==== Material shown ====
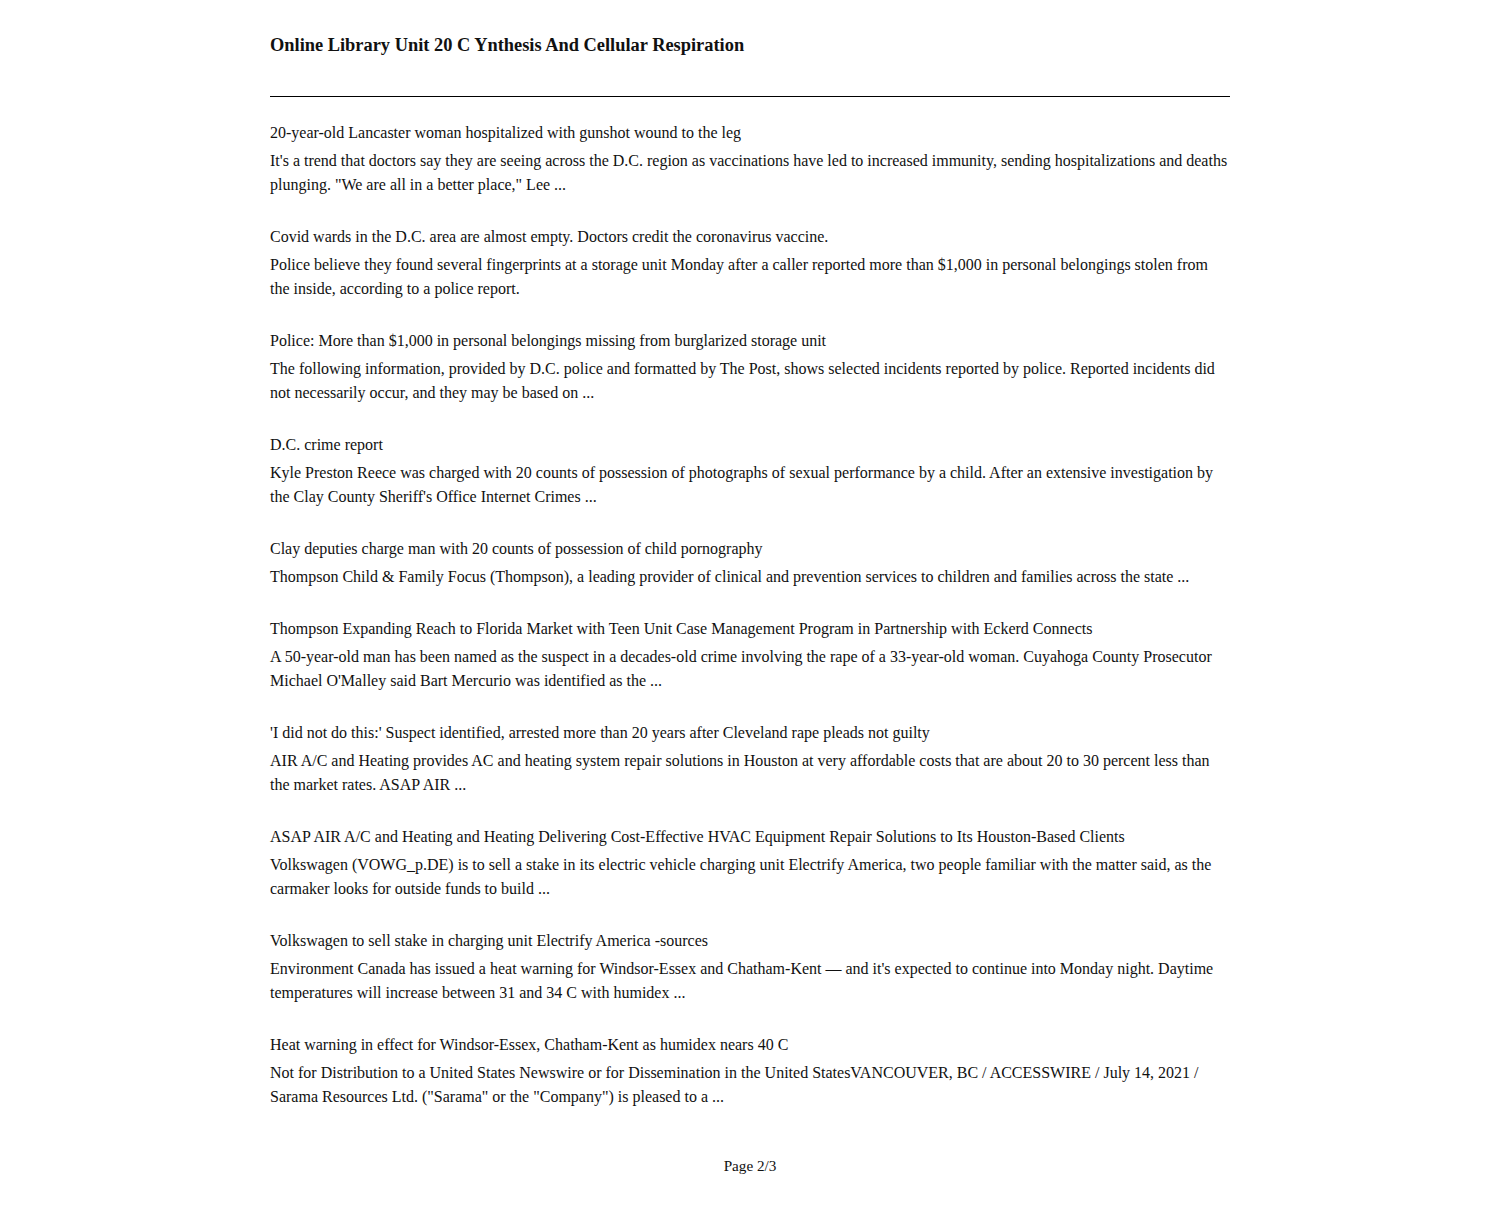Online Library Unit 20 C Ynthesis And Cellular Respiration
20-year-old Lancaster woman hospitalized with gunshot wound to the leg
It's a trend that doctors say they are seeing across the D.C. region as vaccinations have led to increased immunity, sending hospitalizations and deaths plunging. "We are all in a better place," Lee ...
Covid wards in the D.C. area are almost empty. Doctors credit the coronavirus vaccine.
Police believe they found several fingerprints at a storage unit Monday after a caller reported more than $1,000 in personal belongings stolen from the inside, according to a police report.
Police: More than $1,000 in personal belongings missing from burglarized storage unit
The following information, provided by D.C. police and formatted by The Post, shows selected incidents reported by police. Reported incidents did not necessarily occur, and they may be based on ...
D.C. crime report
Kyle Preston Reece was charged with 20 counts of possession of photographs of sexual performance by a child. After an extensive investigation by the Clay County Sheriff's Office Internet Crimes ...
Clay deputies charge man with 20 counts of possession of child pornography
Thompson Child & Family Focus (Thompson), a leading provider of clinical and prevention services to children and families across the state ...
Thompson Expanding Reach to Florida Market with Teen Unit Case Management Program in Partnership with Eckerd Connects
A 50-year-old man has been named as the suspect in a decades-old crime involving the rape of a 33-year-old woman. Cuyahoga County Prosecutor Michael O'Malley said Bart Mercurio was identified as the ...
'I did not do this:' Suspect identified, arrested more than 20 years after Cleveland rape pleads not guilty
AIR A/C and Heating provides AC and heating system repair solutions in Houston at very affordable costs that are about 20 to 30 percent less than the market rates. ASAP AIR ...
ASAP AIR A/C and Heating and Heating Delivering Cost-Effective HVAC Equipment Repair Solutions to Its Houston-Based Clients
Volkswagen (VOWG_p.DE) is to sell a stake in its electric vehicle charging unit Electrify America, two people familiar with the matter said, as the carmaker looks for outside funds to build ...
Volkswagen to sell stake in charging unit Electrify America -sources
Environment Canada has issued a heat warning for Windsor-Essex and Chatham-Kent — and it's expected to continue into Monday night. Daytime temperatures will increase between 31 and 34 C with humidex ...
Heat warning in effect for Windsor-Essex, Chatham-Kent as humidex nears 40 C
Not for Distribution to a United States Newswire or for Dissemination in the United StatesVANCOUVER, BC / ACCESSWIRE / July 14, 2021 / Sarama Resources Ltd. ("Sarama" or the "Company") is pleased to a ...
Page 2/3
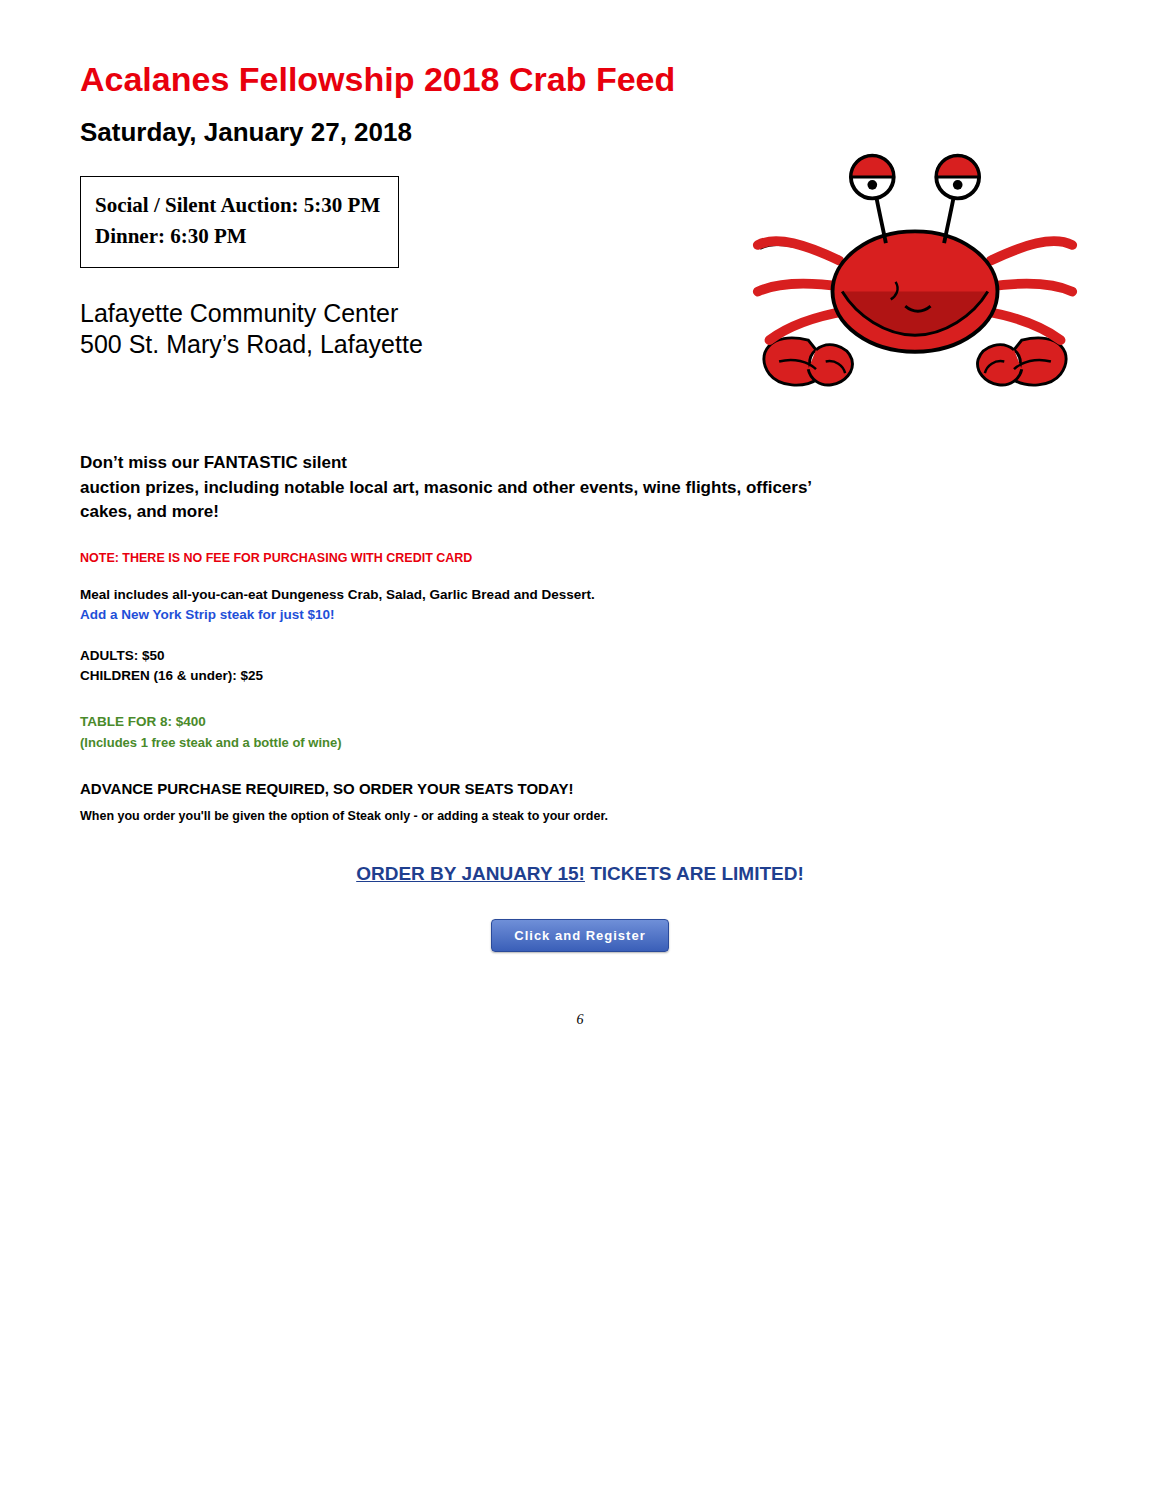Acalanes Fellowship 2018 Crab Feed
Saturday, January 27, 2018
Red crab illustration
Social / Silent Auction: 5:30 PM
Dinner: 6:30 PM
Lafayette Community Center
500 St. Mary’s Road, Lafayette
Don’t miss our FANTASTIC silent
auction prizes, including notable local art, masonic and other events, wine flights, officers’ cakes, and more!
NOTE: THERE IS NO FEE FOR PURCHASING WITH CREDIT CARD
Meal includes all-you-can-eat Dungeness Crab, Salad, Garlic Bread and Dessert.
Add a New York Strip steak for just $10!
ADULTS: $50
CHILDREN (16 & under): $25
TABLE FOR 8: $400
(Includes 1 free steak and a bottle of wine)
ADVANCE PURCHASE REQUIRED, SO ORDER YOUR SEATS TODAY!
When you order you'll be given the option of Steak only - or adding a steak to your order.
ORDER BY JANUARY 15! TICKETS ARE LIMITED!
Click and Register
6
====
**Task statement**: Find the lines above that include the string "County" and copy them.

**Finished exercise**:
Kyle Preston Reece was charged with 20 counts of possession of photographs of sexual performance by a child. After an extensive investigation by the Clay County Sheriff's Office Internet Crimes ...
A 50-year-old man has been named as the suspect in a decades-old crime involving the rape of a 33-year-old woman. Cuyahoga County Prosecutor Michael O'Malley said Bart Mercurio was identified as the ...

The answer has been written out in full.